Buehler and Urías, coming off career-high workloads from a season ago, will be trying to stay healthy as well.
“You’re always one pitch away from losing a guy,” Prior said. “And then when you’re losing, maybe one of your top three or four guys, or any of your guys that you’re expecting to count on to provide a pretty big chunk of innings for you, that’s a huge concern. But I’m going to [be glass] half-full right now. We’re in a good spot.”
The Dodgers have been in better spots in years past, though, when they had experienced depth with such pitchers as Rich Hill, Alex Wood and Kenta Maeda.
“There’s always this low level anxious feeling or anxiety. But things have worked out to our benefit [in the past].”
— Dodgers pitching coach Mark Prior
This year could be different, with a potentially drastic drop-off if one (or more) of the team’s top arms goes down.
Tony Gonsolin and Andrew Heaney will begin the season as the other two members of the rotation, high-upside pitchers who have been highly inconsistent in their careers.

| Information supplied |
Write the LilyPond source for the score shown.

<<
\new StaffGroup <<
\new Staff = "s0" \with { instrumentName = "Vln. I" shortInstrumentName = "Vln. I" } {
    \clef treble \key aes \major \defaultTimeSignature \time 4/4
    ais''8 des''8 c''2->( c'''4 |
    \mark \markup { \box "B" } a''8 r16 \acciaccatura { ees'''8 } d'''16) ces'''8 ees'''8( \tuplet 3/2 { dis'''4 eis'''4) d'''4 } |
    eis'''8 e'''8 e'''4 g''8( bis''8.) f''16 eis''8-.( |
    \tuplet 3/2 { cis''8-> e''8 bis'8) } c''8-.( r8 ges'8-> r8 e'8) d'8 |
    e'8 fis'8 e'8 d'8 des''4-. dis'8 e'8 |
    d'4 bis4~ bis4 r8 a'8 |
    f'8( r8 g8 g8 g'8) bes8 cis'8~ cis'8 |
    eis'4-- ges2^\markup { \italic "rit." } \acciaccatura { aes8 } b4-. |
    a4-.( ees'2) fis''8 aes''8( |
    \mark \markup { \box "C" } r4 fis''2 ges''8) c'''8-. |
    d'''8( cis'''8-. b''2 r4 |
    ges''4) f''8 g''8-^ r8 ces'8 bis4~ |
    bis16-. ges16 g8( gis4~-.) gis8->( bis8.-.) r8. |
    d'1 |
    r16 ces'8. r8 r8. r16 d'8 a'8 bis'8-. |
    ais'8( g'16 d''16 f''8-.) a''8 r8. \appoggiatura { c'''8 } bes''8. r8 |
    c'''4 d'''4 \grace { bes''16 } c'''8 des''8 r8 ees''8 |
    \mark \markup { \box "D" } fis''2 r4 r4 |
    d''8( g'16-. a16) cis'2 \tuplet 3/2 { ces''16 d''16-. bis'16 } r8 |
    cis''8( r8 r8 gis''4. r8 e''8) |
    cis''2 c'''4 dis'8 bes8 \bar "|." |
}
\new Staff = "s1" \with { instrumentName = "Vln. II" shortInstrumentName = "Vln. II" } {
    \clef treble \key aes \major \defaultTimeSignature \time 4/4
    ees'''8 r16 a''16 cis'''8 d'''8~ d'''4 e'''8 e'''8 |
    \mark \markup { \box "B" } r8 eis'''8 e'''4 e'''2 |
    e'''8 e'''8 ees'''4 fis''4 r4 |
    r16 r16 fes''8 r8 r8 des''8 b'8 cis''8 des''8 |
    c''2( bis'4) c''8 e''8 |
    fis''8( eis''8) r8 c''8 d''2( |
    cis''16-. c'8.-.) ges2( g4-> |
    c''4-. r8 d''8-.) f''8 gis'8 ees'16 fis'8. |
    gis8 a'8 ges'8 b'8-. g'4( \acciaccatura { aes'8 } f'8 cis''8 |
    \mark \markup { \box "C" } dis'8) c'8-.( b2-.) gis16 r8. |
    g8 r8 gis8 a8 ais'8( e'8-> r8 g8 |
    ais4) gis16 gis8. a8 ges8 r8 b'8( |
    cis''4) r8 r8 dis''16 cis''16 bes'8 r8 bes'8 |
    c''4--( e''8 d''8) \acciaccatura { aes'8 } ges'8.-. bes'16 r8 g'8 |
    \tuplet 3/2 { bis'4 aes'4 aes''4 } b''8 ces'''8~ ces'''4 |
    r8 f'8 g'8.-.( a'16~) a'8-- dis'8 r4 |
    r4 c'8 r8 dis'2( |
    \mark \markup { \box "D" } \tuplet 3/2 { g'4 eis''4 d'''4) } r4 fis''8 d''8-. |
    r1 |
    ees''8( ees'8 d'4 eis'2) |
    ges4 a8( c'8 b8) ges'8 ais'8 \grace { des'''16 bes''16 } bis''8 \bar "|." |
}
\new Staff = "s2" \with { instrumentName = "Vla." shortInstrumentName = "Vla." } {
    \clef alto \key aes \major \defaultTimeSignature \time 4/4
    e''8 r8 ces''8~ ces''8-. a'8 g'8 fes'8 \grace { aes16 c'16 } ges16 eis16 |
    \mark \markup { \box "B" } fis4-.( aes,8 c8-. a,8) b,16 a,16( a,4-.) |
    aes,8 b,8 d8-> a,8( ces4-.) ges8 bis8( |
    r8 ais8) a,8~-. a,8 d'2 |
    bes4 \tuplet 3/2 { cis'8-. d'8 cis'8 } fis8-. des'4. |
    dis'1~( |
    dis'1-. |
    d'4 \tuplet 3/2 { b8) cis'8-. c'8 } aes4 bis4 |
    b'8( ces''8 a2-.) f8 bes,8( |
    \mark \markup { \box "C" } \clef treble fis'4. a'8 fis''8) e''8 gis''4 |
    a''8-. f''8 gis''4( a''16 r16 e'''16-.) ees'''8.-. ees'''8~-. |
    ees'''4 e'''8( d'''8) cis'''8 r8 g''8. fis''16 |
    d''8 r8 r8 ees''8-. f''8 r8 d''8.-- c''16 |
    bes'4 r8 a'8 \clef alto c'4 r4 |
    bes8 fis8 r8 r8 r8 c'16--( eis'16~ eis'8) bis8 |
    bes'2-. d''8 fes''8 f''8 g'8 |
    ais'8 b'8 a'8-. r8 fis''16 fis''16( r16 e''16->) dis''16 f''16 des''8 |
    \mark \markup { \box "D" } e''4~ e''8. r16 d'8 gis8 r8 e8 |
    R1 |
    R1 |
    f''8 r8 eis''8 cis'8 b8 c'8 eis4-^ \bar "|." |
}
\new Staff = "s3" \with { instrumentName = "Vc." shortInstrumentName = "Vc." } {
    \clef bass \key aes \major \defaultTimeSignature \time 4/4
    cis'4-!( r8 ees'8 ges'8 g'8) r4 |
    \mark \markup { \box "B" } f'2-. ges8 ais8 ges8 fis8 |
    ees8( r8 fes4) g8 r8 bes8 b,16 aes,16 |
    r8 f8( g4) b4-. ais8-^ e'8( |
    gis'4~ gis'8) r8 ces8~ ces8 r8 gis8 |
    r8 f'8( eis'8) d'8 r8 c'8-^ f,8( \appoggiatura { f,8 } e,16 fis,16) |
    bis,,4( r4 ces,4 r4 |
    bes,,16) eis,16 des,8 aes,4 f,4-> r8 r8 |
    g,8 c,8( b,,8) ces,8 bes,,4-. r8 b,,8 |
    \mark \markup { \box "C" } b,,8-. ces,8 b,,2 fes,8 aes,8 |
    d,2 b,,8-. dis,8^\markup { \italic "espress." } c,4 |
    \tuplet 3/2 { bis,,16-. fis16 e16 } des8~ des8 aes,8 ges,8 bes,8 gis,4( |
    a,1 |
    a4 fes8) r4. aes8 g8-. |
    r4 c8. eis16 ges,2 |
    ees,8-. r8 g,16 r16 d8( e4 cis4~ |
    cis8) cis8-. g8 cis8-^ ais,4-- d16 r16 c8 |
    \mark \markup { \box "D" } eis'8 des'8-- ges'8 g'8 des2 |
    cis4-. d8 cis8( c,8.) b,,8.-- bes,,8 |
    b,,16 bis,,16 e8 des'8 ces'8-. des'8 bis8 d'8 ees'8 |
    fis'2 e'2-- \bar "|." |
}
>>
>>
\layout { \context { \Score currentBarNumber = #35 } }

| Task A |
Answer these questions from the Dodgers pitching text.
(i) Who will begin the season as the other two members of the rotation?
(ii) Which pitchers gave the Dodgers experienced depth in years past?
(iii) What are Buehler and Urías coming off of?
| Task B |
Decide whether each statement agrees with the Dodgers pitching text. Give yes or no for each and quote the words that decide it.
(i) Prior admits to a constant low level of anxiety.
(ii) Prior says the team is in a bad spot right now.
(iii) Gonsolin and Heaney have been consistent throughout their careers.

| Written answer A |
(i) Tony Gonsolin and Andrew Heaney
(ii) Rich Hill, Alex Wood and Kenta Maeda
(iii) Career-high workloads from a season ago

| Written answer B |
(i) Yes: "There’s always this low level anxious feeling or anxiety."
(ii) No: "We’re in a good spot."
(iii) No: "who have been highly inconsistent in their careers"